Be specific. Every finding must reference exact file paths and line numbers when possible. Vague findings like "some components are too complex" are not useful.
Flag uncertainty. If you cannot determine whether something is truly dead code or unused, mark it as "suspected" and explain why you're uncertain.
Adapt terminology to the stack. If the project uses Django, say "views" not "server-side handlers." If it uses Rails, say "controllers" not "mutation endpoints." Use the stack's native vocabulary.
No false urgency. Only classify findings as 🔴 Critical if they meet the specific criteria in the severity reference. Inflating severity erodes trust in the report.

Edge Cases

No TypeScript / no static typing: Skip type-discipline checks in Phase 2. Note the absence of static typing as a finding in Phase 3 (validation section) since runtime validation becomes more critical.

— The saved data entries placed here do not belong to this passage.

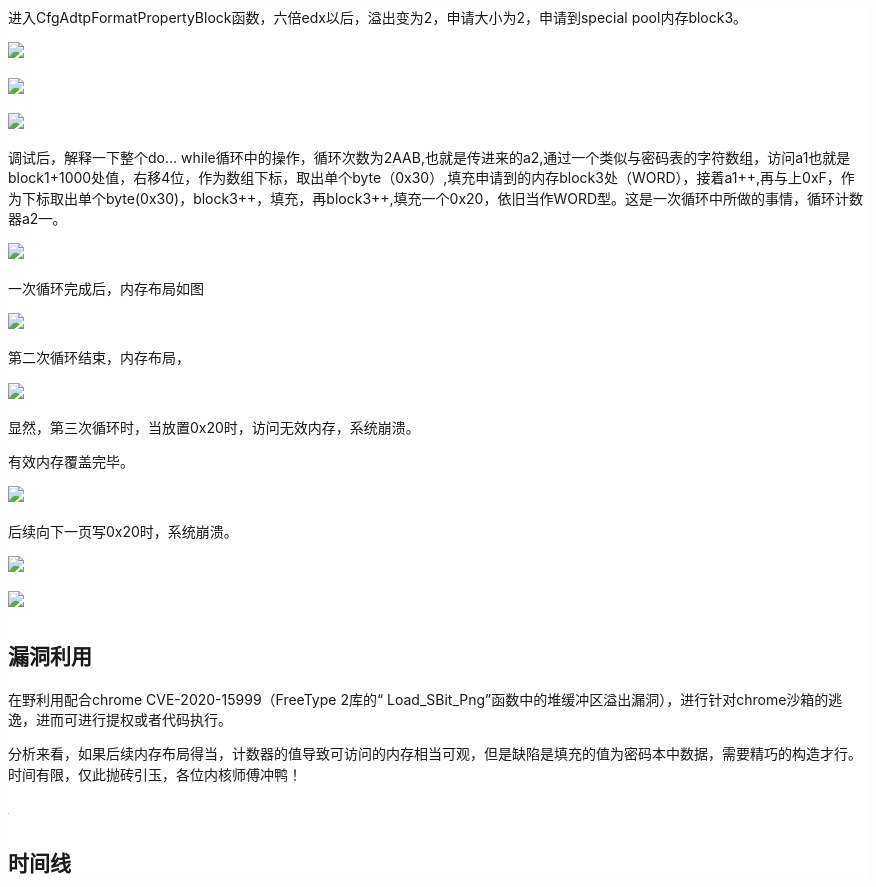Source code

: 进入CfgAdtpFormatPropertyBlock函数，六倍edx以后，溢出变为2，申请大小为2，申请到special pool内存block3。

[![](https://p5.ssl.qhimg.com/t0122c9768a7366921a.jpg)](https://p5.ssl.qhimg.com/t0122c9768a7366921a.jpg)

[![](https://p4.ssl.qhimg.com/t018e4f596379e52bf4.jpg)](https://p4.ssl.qhimg.com/t018e4f596379e52bf4.jpg)

[![](https://p3.ssl.qhimg.com/t0125aba2bfbc22a086.jpg)](https://p3.ssl.qhimg.com/t0125aba2bfbc22a086.jpg)

调试后，解释一下整个do… while循环中的操作，循环次数为2AAB,也就是传进来的a2,通过一个类似与密码表的字符数组，访问a1也就是block1+1000处值，右移4位，作为数组下标，取出单个byte（0x30）,填充申请到的内存block3处（WORD），接着a1++,再与上0xF，作为下标取出单个byte(0x30)，block3++，填充，再block3++,填充一个0x20，依旧当作WORD型。这是一次循环中所做的事情，循环计数器a2—。

[![](https://p3.ssl.qhimg.com/t0164132f426ad99746.jpg)](https://p3.ssl.qhimg.com/t0164132f426ad99746.jpg)

一次循环完成后，内存布局如图

[![](https://p1.ssl.qhimg.com/t019e53968ae5226910.jpg)](https://p1.ssl.qhimg.com/t019e53968ae5226910.jpg)

第二次循环结束，内存布局，

[![](https://p3.ssl.qhimg.com/t0182ed498ce25f7b76.jpg)](https://p3.ssl.qhimg.com/t0182ed498ce25f7b76.jpg)

显然，第三次循环时，当放置0x20时，访问无效内存，系统崩溃。

有效内存覆盖完毕。

[![](https://p4.ssl.qhimg.com/t015a1d39ea99da45a9.jpg)](https://p4.ssl.qhimg.com/t015a1d39ea99da45a9.jpg)

后续向下一页写0x20时，系统崩溃。

[![](https://p0.ssl.qhimg.com/t01a8e097f2b07f9c9e.jpg)](https://p0.ssl.qhimg.com/t01a8e097f2b07f9c9e.jpg)

[![](https://p3.ssl.qhimg.com/t016d0bfabeb990d079.jpg)](https://p3.ssl.qhimg.com/t016d0bfabeb990d079.jpg)



## 漏洞利用

在野利用配合chrome CVE-2020-15999（FreeType 2库的“ Load_SBit_Png”函数中的堆缓冲区溢出漏洞），进行针对chrome沙箱的逃逸，进而可进行提权或者代码执行。

分析来看，如果后续内存布局得当，计数器的值导致可访问的内存相当可观，但是缺陷是填充的值为密码本中数据，需要精巧的构造才行。时间有限，仅此抛砖引玉，各位内核师傅冲鸭！

[![](data:image/png;base64,iVBORw0KGgoAAAANSUhEUgAAAAEAAAABCAYAAAAfFcSJAAAAAXNSR0IArs4c6QAAAARnQU1BAACxjwv8YQUAAAAJcEhZcwAADsQAAA7EAZUrDhsAAAANSURBVBhXYzh8+PB/AAffA0nNPuCLAAAAAElFTkSuQmCC)](https://p1.ssl.qhimg.com/t010bd765b6dd52744e.jpg)



## 时间线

No server-side logic (static site, SPA with external API): Skip server-side auth and handler checks in Phase 3. Focus on client-side security (exposed secrets, API key handling, XSS surface).
No tests: Note the complete absence of tests as a 🟡 Important finding in Phase 3. Don't skip the rest of Phase 3.
Monorepo with multiple apps: If auditing the full repo, produce findings grouped by app/package. If the user scoped to one app, stay within that scope.
Minimal project (under 10 files): Run all phases but expect fewer findings. Don't pad the report with low-value observations just to fill space.